__DESCRIPTION OF THE TASK__:
Going down the data below, set down exactly the line with "Carlos Manuel da Silva Oliveira" and each line after it through the line with "Ana Catarina Veiga dos Santos Mendonça Mendes"; no other lines.
+++ EXERCISE INPUT +++
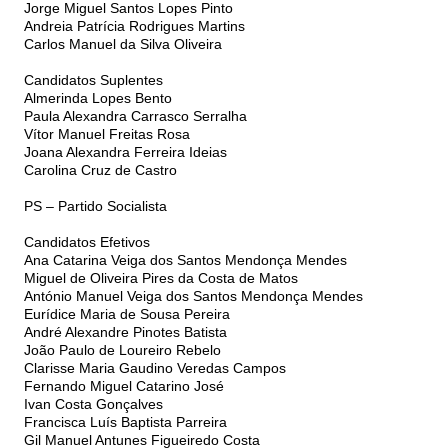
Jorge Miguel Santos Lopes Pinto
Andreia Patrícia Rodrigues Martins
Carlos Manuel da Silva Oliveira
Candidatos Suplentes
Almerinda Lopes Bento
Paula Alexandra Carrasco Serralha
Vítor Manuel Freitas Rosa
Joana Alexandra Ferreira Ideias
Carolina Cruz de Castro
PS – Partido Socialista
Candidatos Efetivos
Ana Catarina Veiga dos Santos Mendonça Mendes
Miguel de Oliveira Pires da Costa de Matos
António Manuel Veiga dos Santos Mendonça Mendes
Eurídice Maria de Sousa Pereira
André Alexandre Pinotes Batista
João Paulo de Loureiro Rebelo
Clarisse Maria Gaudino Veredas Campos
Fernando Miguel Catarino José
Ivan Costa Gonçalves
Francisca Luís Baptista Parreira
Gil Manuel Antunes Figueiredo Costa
+++
+++ EXERCISE INPUT +++
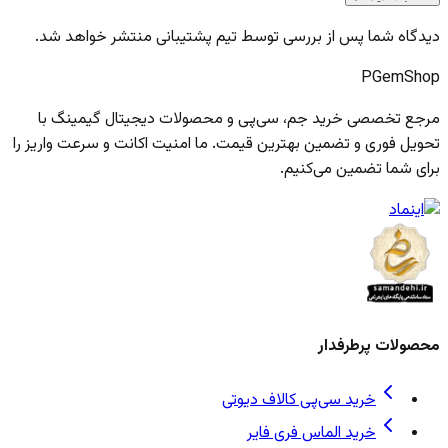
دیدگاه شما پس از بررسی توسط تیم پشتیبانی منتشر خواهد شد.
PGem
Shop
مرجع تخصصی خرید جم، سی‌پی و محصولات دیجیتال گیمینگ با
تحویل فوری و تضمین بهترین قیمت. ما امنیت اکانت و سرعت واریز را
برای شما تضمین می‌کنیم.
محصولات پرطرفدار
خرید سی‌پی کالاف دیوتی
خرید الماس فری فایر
+++
__FINISHED EXERCISE__:
Carlos Manuel da Silva Oliveira
Candidatos Suplentes
Almerinda Lopes Bento
Paula Alexandra Carrasco Serralha
Vítor Manuel Freitas Rosa
Joana Alexandra Ferreira Ideias
Carolina Cruz de Castro
PS – Partido Socialista
Candidatos Efetivos
Ana Catarina Veiga dos Santos Mendonça Mendes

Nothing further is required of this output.